Republicans have been tripping over one another to slag President Obama’s tax proposal, made in his State of the Union address, to repeal the step-up in basis on inherited wealth and use the revenue it would generate to increase the child tax credit and pay for free community college. While it’s almost Pavlovian for Republicans to attack any Obama tax proposal, this one actually contains the seeds for a radical tax reform that would be much more conducive to economic growth than anything currently on Paul Ryan’s desk.
Rather than merely dismiss the president’s proposal Republicans should see it as a signal that President Obama has discovered that the tax code has regressive aspects to it, and he wants to fix precisely one of those regressive provisions and use the savings from doing so to fund a modest tax cut and a new education initiative.
They should call his bet and raise it. If he were to propose repealing a few other regressive tax breaks it could generate trillions of dollars of new revenue that both fund various projects and allow for exponentially greater tax cuts for the middle class.
What other upper-class tax breaks be eliminated? It’s easy: Three of the biggest are the deduction for state and local taxes, mortgage interest, and employer-provided health insurance. Together, these add up to nearly $400 billion a year, dwarfing the revenue lost from the step up in basis on inherited assets. They are also terribly regressive, with nearly all of their benefits going to people in the top quintile of the income distribution. Roughly two-thirds of all taxpayers don’t even itemize on their 1040, meaning they get nothing from these deductions.
Not only are these tax breaks regressive but they do nothing for growth—quite the opposite. The mortgage interest deduction siphons capital from more productive investments into bigger houses. The health insurance deduction results in wasteful spending by people with gold-plated insurance. And the deduction for state and local taxes effectively subsidizes state spending. Each one effectively harms the economy.
Using this revenue to lower tax rates across the board would be a unalloyed boon for the economy: the high implicit tax rates low-income earners face when they begin earning enough for their benefits to start phasing out could be addressed, as well as the effective 50 percent marginal rates so many small business owners face in high-tax states.
If the president—backed by the Democratic leadership in the House and the Senate—declared his desire to repeal these tax provisions it could immediately change the political calculus for tax reform. The Republican tax-writers—Paul Ryan and Orrin Hatch—are so anxious to jettison these completely unproductive tax expenditures and use the revenue to lower tax rates that the Democrats would be able extract concessions from them. A doubling of the gas tax? Absolutely. Funding for free junior college tuition for all? Done. And if they acquiesce to dynamic scoring, such a move would produce even more revenue gains, so they could up their demands even more—a bigger child tax credit and more money for infrastructure would be just the start.

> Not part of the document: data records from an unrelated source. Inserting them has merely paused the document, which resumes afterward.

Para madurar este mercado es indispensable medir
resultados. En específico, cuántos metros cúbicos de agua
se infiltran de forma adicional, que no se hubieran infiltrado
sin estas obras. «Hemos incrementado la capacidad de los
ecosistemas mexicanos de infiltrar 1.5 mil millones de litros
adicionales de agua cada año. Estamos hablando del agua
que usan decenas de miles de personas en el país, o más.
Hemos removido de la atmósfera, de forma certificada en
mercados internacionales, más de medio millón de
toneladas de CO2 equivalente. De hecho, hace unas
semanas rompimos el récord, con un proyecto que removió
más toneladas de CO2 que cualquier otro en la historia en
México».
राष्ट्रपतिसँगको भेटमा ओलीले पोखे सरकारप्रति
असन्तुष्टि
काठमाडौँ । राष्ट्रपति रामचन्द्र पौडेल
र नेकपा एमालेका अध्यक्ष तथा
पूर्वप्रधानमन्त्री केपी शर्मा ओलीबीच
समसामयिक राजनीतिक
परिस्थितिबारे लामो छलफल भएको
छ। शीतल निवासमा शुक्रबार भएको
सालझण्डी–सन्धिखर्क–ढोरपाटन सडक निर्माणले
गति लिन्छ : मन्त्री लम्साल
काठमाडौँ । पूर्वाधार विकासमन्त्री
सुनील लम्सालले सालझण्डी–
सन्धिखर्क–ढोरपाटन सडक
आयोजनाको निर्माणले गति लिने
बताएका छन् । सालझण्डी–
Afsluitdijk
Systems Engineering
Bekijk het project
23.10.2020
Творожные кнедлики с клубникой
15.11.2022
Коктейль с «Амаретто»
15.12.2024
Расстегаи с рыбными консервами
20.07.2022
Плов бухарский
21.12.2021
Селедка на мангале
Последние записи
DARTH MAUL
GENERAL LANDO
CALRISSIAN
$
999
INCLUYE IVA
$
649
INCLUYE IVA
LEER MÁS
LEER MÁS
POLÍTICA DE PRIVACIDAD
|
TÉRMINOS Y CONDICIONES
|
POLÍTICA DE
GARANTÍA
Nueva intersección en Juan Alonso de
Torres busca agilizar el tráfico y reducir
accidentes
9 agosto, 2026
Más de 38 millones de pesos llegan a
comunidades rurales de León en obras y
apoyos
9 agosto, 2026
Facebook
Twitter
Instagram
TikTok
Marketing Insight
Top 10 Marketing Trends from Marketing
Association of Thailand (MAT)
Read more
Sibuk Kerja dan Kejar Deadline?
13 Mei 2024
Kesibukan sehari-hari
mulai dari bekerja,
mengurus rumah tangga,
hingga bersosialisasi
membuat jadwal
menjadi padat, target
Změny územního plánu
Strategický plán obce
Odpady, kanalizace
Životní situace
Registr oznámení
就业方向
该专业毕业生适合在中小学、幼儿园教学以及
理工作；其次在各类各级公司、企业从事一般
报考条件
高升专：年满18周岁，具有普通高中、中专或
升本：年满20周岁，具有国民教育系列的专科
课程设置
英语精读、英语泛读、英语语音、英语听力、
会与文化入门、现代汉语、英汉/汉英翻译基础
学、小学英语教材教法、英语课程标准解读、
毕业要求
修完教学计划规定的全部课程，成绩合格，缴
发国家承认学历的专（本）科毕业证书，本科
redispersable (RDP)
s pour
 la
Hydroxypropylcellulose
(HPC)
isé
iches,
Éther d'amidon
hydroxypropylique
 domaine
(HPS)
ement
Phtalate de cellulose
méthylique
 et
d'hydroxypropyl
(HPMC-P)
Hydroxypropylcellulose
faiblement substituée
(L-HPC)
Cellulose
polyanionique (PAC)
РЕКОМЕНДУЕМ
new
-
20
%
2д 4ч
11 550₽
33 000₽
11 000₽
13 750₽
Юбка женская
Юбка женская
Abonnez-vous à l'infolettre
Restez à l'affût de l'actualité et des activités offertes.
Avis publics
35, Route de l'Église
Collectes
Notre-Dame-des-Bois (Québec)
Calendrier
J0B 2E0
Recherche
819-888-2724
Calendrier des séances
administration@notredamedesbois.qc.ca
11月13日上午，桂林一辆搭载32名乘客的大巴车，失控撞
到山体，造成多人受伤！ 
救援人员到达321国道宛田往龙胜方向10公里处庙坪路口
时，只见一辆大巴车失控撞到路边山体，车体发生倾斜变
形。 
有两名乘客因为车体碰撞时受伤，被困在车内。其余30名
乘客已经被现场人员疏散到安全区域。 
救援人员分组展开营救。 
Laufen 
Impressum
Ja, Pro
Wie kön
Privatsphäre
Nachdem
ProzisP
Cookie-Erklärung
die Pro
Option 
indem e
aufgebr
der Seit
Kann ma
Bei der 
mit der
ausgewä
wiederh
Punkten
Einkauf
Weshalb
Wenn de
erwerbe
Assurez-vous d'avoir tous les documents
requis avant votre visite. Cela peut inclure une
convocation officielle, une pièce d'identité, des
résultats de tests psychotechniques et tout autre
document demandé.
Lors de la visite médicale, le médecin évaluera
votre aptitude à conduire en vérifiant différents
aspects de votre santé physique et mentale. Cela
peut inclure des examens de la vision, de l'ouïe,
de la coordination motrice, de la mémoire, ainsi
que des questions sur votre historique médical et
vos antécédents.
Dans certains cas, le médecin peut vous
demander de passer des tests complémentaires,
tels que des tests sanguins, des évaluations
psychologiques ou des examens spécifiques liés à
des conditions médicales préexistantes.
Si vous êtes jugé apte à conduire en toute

Of course, no one should hold their breath waiting for such bold initiatives from the White House. The reason no one dares dares to remove these tax expenditures is that they happen to be very popular, and taking on any one of them is politically risky. John McCain saw this first hand when he took on what had been heretofore a Democratic initiative to effectively cap the deductibility of employer-provided insurance in his 2008 campaign and watched Barack Obama crucify him over it.
The other hurdle to Democrats proposing to get rid of these regressive tax expenditures is that they overwhelmingly go to their constituents. State and local taxes are much higher in states like New York, California and other blue states with high incomes and generous governments. The benefits of the mortgage interest deduction also go overwhelmingly to blue state denizens—the average per-household benefit from this deduction is ten times higher for the suburbs of New York and San Francisco than for those residing in places like Peoria, Illinois. Given that the deduction is all but worthless in actually achieving its ostensible purpose of helping people afford houses, it's hard to see it as much of anything other than a transfer from the middle class living in red states where housing is affordable to the wealthy blue state homeowners.